2 and 3 illustrate the case where the lines 32 and 34 for controlling the loading are formed in the metal line M2 or the metal line M0. However, in the case of forming both the metal line M2 and the metal line M0 . For example, if it is not possible to secure a sufficient space for forming all of the lines for controlling the loading in any one of the metal line M2 and the metal line M0, the loading adjustment line may be formed by dispersing the line for controlling the loading into two metal lines.

4 is a view showing a layout structure of metal lines for loading matching according to another embodiment of the present invention.

In the embodiments of FIGS. 2 and 3, one loading adjustment line is connected to each transmission line.

On the other hand, in the present embodiment, a plurality of lines 36a and 36b for load adjustment are connected to each transmission line.

That is, when the desired length can not be formed by one line, the loading adjustment line may be divided into a plurality of lines. At this time, the divided loading adjustment lines 36a and 36b may be formed of metal lines M2 and M0 of the same level, or may be formed of different metal lines M2 and M0.

The foregoing description is merely illustrative of the technical idea of the present invention, and various changes and modifications may be made by those skilled in the art without departing from the essential characteristics of the present invention.

Therefore, the embodiments disclosed in the present invention are intended to illustrate rather than limit the scope of the present invention, and the scope of the technical idea of the present invention is not limited by these embodiments. The scope of protection of the present invention should be construed according to the following claims, and all technical ideas within the scope of equivalents should be construed as falling within the scope of the present invention.

10: first signal line
20: second signal line
32, 34, 36a, 36b: line for adjusting the loading

Claims

A first signal line extending in a first direction;
A second signal line extending in a second direction, the second signal line being connected to the first signal line; And
And a loading adjustment line which is disposed apart from the second signal line and connected to the first signal line.

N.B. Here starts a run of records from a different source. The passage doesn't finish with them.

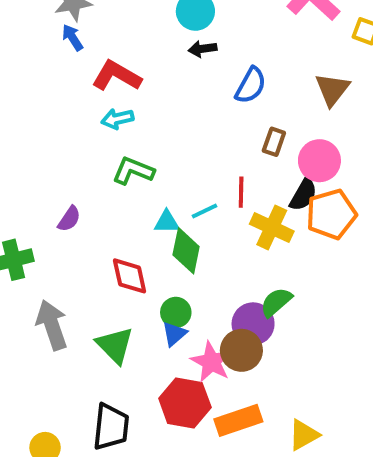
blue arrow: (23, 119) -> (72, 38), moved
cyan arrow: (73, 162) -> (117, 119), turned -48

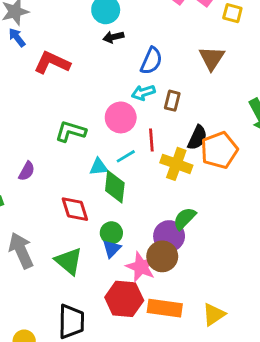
cyan arrow: (117, 119) -> (143, 93), moved
pink circle: (319, 161) -> (121, 117), moved
orange rectangle: (238, 420) -> (165, 308), turned 32

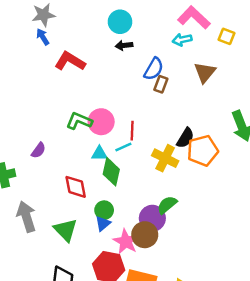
cyan arrow: (143, 93) -> (182, 40), moved
brown rectangle: (172, 101) -> (161, 84), moved
pink circle: (121, 117) -> (101, 122), moved
red line: (151, 140) -> (132, 131), moved

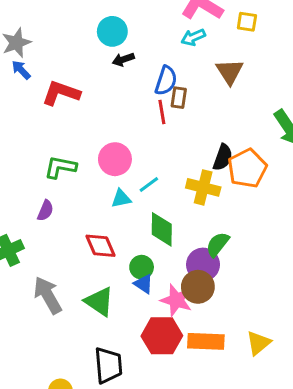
green L-shape: (79, 121) -> (60, 167), moved
red line: (132, 131) -> (162, 112), moved
green diamond: (111, 172) -> (162, 229), moved
blue triangle: (103, 224) -> (144, 284), turned -35

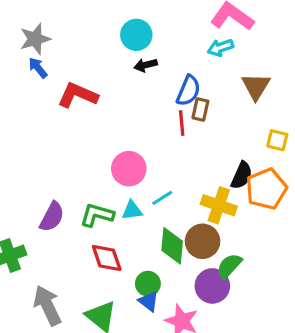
yellow square: (247, 22) -> (277, 140), moved
green L-shape: (60, 167) -> (97, 215), moved
purple semicircle: (45, 211) -> (52, 217), size x1.4
brown circle: (198, 287) -> (203, 241), moved

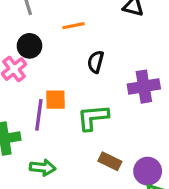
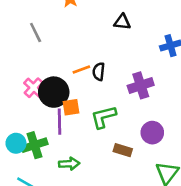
orange line: (73, 26) -> (81, 69), moved
black circle: (29, 46) -> (54, 92), moved, size x1.5
purple circle: (148, 171) -> (152, 133), moved

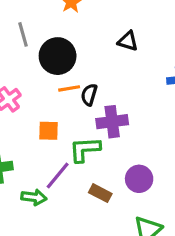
purple cross: (141, 85) -> (112, 122), moved
black circle: (54, 92) -> (58, 56), moved
purple line: (59, 122) -> (58, 176), moved, turned 30

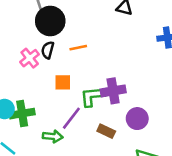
black circle: (58, 56) -> (50, 21), moved
black semicircle: (89, 95) -> (48, 50), moved
purple cross: (112, 122) -> (113, 91), moved

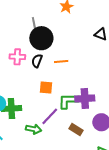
pink cross: (30, 58) -> (17, 57), moved, turned 35

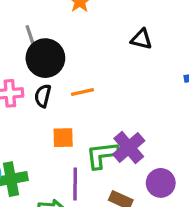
purple cross: (85, 98) -> (129, 148), turned -30
purple line: (50, 116) -> (75, 184), turned -36

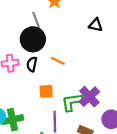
gray line: (31, 38) -> (36, 20), moved
orange line: (82, 92) -> (58, 61), turned 40

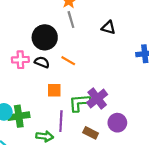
gray line: (36, 20) -> (71, 20), moved
black semicircle: (32, 64) -> (42, 62), turned 96

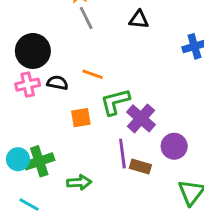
black circle: (45, 37) -> (33, 51), moved
green L-shape: (80, 103) -> (115, 102), moved
purple line: (61, 121) -> (122, 154), moved

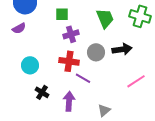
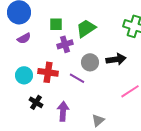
green trapezoid: (105, 18) -> (86, 28), moved, turned -100
purple semicircle: (19, 28) -> (24, 38), moved
red cross: (69, 61) -> (48, 72), moved
purple line: (83, 78) -> (77, 78), moved

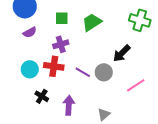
purple cross: (65, 44) -> (61, 44), moved
black arrow: (116, 59) -> (122, 53), turned 144
gray circle: (90, 62) -> (104, 72), moved

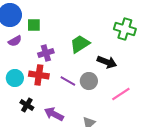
green square: (62, 18) -> (34, 25), moved
green trapezoid: (92, 22) -> (80, 44), moved
black arrow: (122, 53) -> (107, 62), turned -114
purple arrow: (69, 105) -> (54, 114), turned -66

The method according to claim 1,
The first signal line, the second signal line, and the loading adjustment line
And a metal line. The wiring structure for matching the signal lines of the semiconductor device.

2. The method of claim 1, wherein the second signal line
And the first signal line is connected to the first signal line through the first contact.

4. The apparatus of claim 3, wherein the loading control line
And the second signal line is connected to the first signal line through the second contact.

5. The apparatus of claim 4, wherein the loading adjustment line
And a metal line of the same level as that of the second signal line.

5. The apparatus of claim 4, wherein the loading adjustment line
And a metal line at a level different from that of the second signal line.

5. The apparatus of claim 4, wherein the loading adjustment line
A metal line having the same level as the second signal line, and a metal line having a level different from the level of the second signal line.

The apparatus of claim 1, wherein the loading control line
And the second direction extends in the second direction.